• [Exercise requirements]
Copy every line of the data below word for word, leaving out the picture markers.

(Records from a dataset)
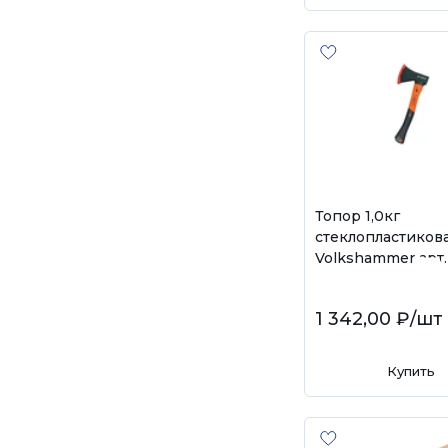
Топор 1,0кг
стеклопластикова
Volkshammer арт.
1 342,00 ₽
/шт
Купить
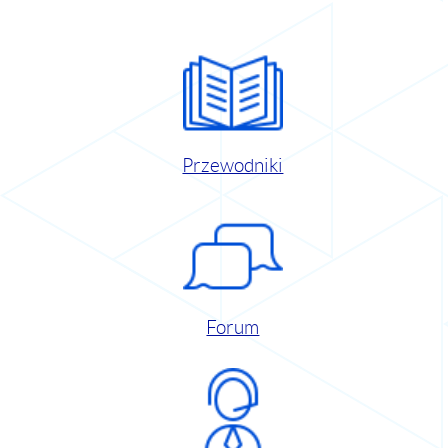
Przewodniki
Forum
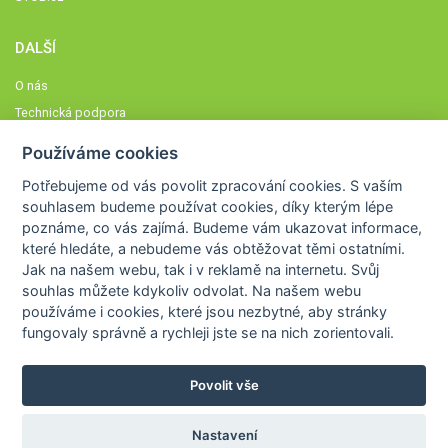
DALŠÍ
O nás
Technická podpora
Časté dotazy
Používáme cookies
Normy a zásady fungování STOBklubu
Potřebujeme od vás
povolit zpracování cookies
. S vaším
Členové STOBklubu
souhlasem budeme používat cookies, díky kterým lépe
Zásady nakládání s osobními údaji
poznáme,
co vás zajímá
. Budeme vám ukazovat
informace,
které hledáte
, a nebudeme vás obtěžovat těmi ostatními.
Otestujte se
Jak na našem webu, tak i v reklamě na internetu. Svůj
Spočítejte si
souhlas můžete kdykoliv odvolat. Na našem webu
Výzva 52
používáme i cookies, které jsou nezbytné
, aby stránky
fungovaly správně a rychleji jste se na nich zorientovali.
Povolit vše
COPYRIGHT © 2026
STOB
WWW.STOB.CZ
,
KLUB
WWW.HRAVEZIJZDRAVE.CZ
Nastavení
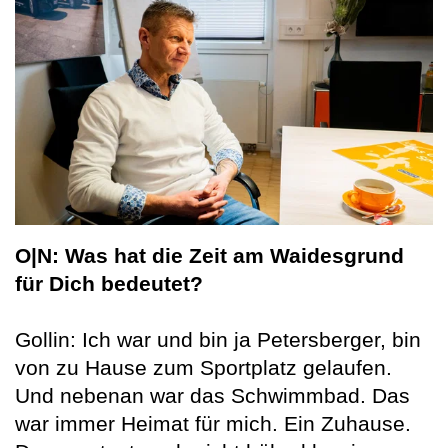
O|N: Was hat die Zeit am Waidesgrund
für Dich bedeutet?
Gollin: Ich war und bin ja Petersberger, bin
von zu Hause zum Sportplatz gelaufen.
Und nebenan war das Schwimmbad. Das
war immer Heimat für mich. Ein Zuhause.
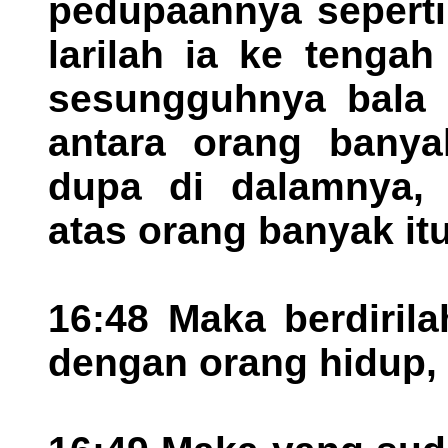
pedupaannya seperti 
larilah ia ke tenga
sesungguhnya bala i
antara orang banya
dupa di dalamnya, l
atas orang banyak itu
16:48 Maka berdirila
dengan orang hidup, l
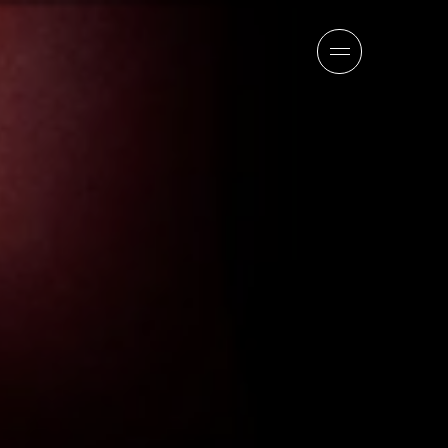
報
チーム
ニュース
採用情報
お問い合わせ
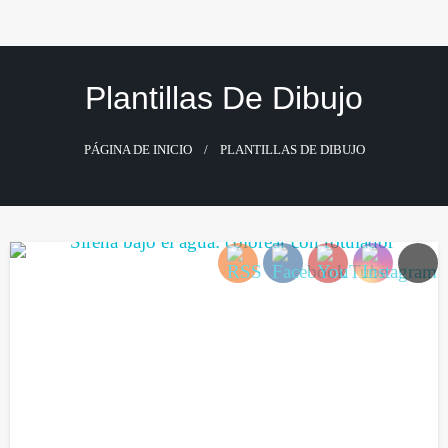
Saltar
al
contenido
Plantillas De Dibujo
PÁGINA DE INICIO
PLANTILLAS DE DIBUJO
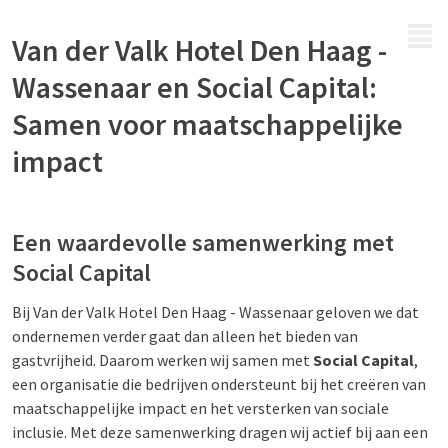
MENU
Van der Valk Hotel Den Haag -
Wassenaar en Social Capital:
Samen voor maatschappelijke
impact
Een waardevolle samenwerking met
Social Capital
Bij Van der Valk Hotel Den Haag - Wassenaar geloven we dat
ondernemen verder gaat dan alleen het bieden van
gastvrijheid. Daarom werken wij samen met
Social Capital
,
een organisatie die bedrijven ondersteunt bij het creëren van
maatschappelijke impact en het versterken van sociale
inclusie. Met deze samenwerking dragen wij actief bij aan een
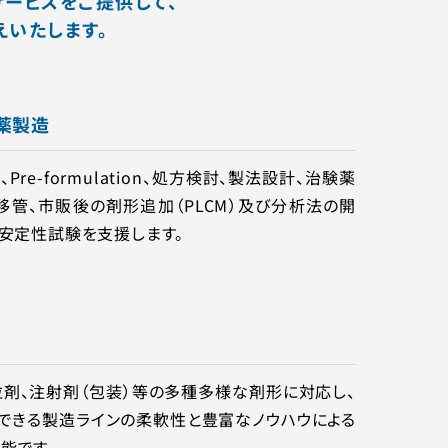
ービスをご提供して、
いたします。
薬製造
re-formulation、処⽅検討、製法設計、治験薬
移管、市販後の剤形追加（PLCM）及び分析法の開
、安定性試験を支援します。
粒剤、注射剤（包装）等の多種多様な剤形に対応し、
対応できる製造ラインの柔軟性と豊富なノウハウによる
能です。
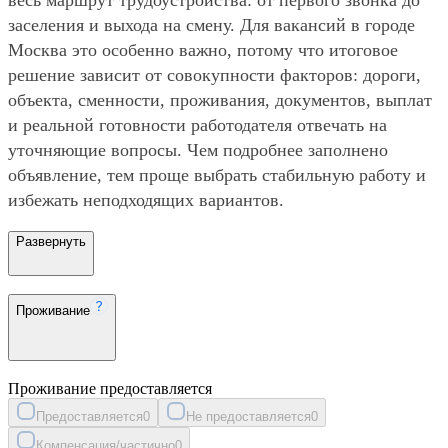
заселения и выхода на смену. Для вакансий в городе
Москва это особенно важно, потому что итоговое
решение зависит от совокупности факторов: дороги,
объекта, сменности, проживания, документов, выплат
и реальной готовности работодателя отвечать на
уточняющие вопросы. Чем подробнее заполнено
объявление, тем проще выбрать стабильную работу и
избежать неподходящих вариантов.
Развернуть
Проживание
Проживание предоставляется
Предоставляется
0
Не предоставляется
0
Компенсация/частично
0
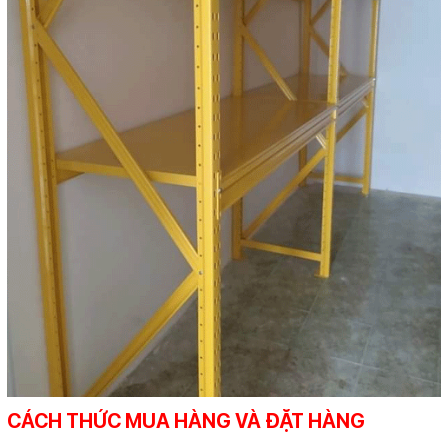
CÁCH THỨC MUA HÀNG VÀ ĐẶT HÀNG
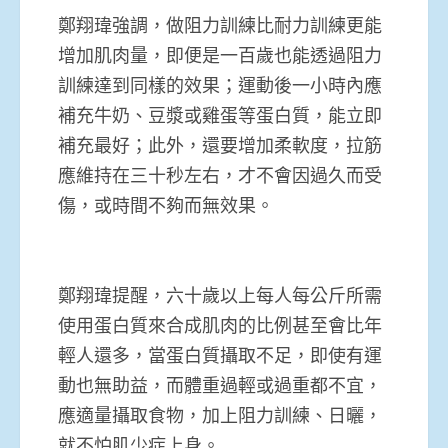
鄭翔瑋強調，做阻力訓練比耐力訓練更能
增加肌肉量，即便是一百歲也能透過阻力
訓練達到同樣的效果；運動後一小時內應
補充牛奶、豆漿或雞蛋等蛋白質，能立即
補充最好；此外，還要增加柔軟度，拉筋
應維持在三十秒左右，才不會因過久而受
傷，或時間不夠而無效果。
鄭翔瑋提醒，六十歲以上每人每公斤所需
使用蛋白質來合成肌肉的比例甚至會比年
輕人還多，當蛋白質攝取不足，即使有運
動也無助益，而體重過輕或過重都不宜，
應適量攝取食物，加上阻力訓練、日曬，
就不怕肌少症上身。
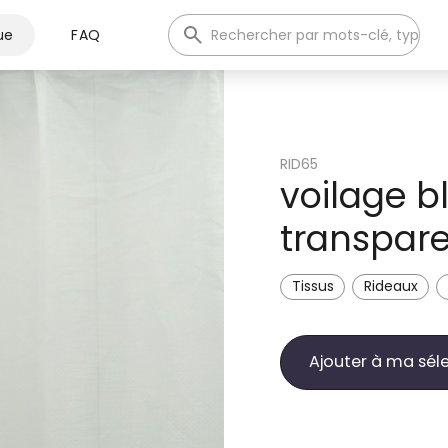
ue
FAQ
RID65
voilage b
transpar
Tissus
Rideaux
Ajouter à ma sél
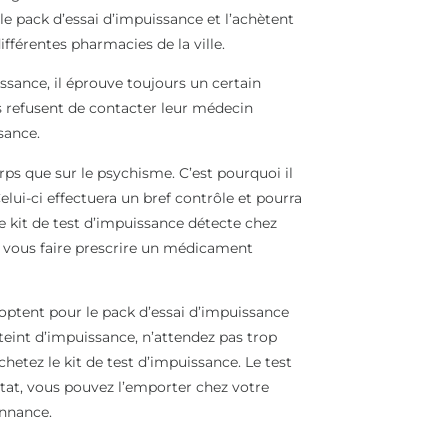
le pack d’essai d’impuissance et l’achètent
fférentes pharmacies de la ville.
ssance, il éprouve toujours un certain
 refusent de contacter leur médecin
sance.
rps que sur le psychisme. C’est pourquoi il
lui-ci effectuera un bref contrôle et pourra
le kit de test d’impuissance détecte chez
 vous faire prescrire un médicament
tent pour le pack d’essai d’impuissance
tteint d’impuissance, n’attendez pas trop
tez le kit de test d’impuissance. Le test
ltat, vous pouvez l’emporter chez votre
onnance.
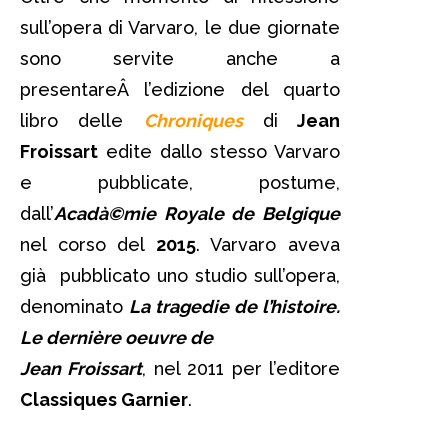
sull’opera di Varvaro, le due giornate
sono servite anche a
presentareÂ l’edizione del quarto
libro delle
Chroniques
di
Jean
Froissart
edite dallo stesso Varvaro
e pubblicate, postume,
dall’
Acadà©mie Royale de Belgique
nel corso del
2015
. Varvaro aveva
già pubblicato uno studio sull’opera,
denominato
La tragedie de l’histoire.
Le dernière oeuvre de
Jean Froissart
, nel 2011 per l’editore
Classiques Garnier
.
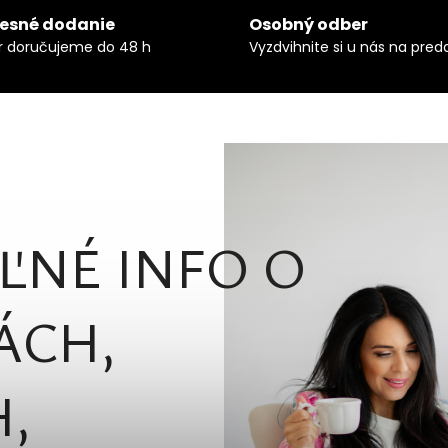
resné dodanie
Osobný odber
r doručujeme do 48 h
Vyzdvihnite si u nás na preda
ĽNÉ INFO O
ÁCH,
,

• [Written solution]
Топор 1,0кг
стеклопластикова
Volkshammer арт.
1 342,00 ₽
/шт
Купить
Przewodniki
Forum
DALŠÍ
O nás
Technická podpora
Časté dotazy
Používáme cookies
Normy a zásady fungování STOBklubu
Potřebujeme od vás
povolit zpracování cookies
. S vaším
Členové STOBklubu
souhlasem budeme používat cookies, díky kterým lépe
Zásady nakládání s osobními údaji
poznáme,
co vás zajímá
. Budeme vám ukazovat
informace,
které hledáte
, a nebudeme vás obtěžovat těmi ostatními.
Otestujte se
Jak na našem webu, tak i v reklamě na internetu. Svůj
Spočítejte si
souhlas můžete kdykoliv odvolat. Na našem webu
Výzva 52
používáme i cookies, které jsou nezbytné
, aby stránky
fungovaly správně a rychleji jste se na nich zorientovali.
Povolit vše
COPYRIGHT © 2026
STOB
WWW.STOB.CZ
,
KLUB
WWW.HRAVEZIJZDRAVE.CZ
Nastavení
O|N: Was hat die Zeit am Waidesgrund
für Dich bedeutet?
Gollin: Ich war und bin ja Petersberger, bin
von zu Hause zum Sportplatz gelaufen.
Und nebenan war das Schwimmbad. Das
war immer Heimat für mich. Ein Zuhause.
pedupaannya seperti 
larilah ia ke tenga
sesungguhnya bala i
antara orang banya
dupa di dalamnya, l
atas orang banyak itu
16:48 Maka berdirila
dengan orang hidup, l
報
チーム
ニュース
採用情報
お問い合わせ
Saltar
al
contenido
Plantillas De Dibujo
PÁGINA DE INICIO
PLANTILLAS DE DIBUJO
MENU
Van der Valk Hotel Den Haag -
Wassenaar en Social Capital:
Samen voor maatschappelijke
impact
Een waardevolle samenwerking met
Social Capital
Bij Van der Valk Hotel Den Haag - Wassenaar geloven we dat
ondernemen verder gaat dan alleen het bieden van
gastvrijheid. Daarom werken wij samen met
Social Capital
,
een organisatie die bedrijven ondersteunt bij het creëren van
maatschappelijke impact en het versterken van sociale
inclusie. Met deze samenwerking dragen wij actief bij aan een
ービスをご提供して、
いたします。
薬製造
re-formulation、処⽅検討、製法設計、治験薬
移管、市販後の剤形追加（PLCM）及び分析法の開
、安定性試験を支援します。
粒剤、注射剤（包装）等の多種多様な剤形に対応し、
対応できる製造ラインの柔軟性と豊富なノウハウによる
能です。
заселения и выхода на смену. Для вакансий в городе
Москва это особенно важно, потому что итоговое
решение зависит от совокупности факторов: дороги,
объекта, сменности, проживания, документов, выплат
и реальной готовности работодателя отвечать на
уточняющие вопросы. Чем подробнее заполнено
объявление, тем проще выбрать стабильную работу и
избежать неподходящих вариантов.
Развернуть
Проживание
Проживание предоставляется
Предоставляется
0
Не предоставляется
0
Компенсация/частично
0
CÁCH THỨC MUA HÀNG VÀ ĐẶT HÀNG
鄭翔瑋強調，做阻力訓練比耐力訓練更能
增加肌肉量，即便是一百歲也能透過阻力
訓練達到同樣的效果；運動後一小時內應
補充牛奶、豆漿或雞蛋等蛋白質，能立即
補充最好；此外，還要增加柔軟度，拉筋
應維持在三十秒左右，才不會因過久而受
傷，或時間不夠而無效果。
鄭翔瑋提醒，六十歲以上每人每公斤所需
使用蛋白質來合成肌肉的比例甚至會比年
輕人還多，當蛋白質攝取不足，即使有運
動也無助益，而體重過輕或過重都不宜，
應適量攝取食物，加上阻力訓練、日曬，
就不怕肌少症上身。
ue
FAQ
RID65
voilage b
transpar
Tissus
Rideaux
Ajouter à ma sél
le pack d’essai d’impuissance et l’achètent
fférentes pharmacies de la ville.
ssance, il éprouve toujours un certain
 refusent de contacter leur médecin
sance.
rps que sur le psychisme. C’est pourquoi il
lui-ci effectuera un bref contrôle et pourra
le kit de test d’impuissance détecte chez
 vous faire prescrire un médicament
tent pour le pack d’essai d’impuissance
tteint d’impuissance, n’attendez pas trop
tez le kit de test d’impuissance. Le test
ltat, vous pouvez l’emporter chez votre
onnance.
sull’opera di Varvaro, le due giornate
sono servite anche a
presentareÂ l’edizione del quarto
libro delle
Chroniques
di
Jean
Froissart
edite dallo stesso Varvaro
e pubblicate, postume,
dall’
Acadà©mie Royale de Belgique
nel corso del
2015
. Varvaro aveva
già pubblicato uno studio sull’opera,
denominato
La tragedie de l’histoire.
Le dernière oeuvre de
Jean Froissart
, nel 2011 per l’editore
Classiques Garnier
.
resné dodanie
Osobný odber
r doručujeme do 48 h
Vyzdvihnite si u nás na preda
ĽNÉ INFO O
ÁCH,
,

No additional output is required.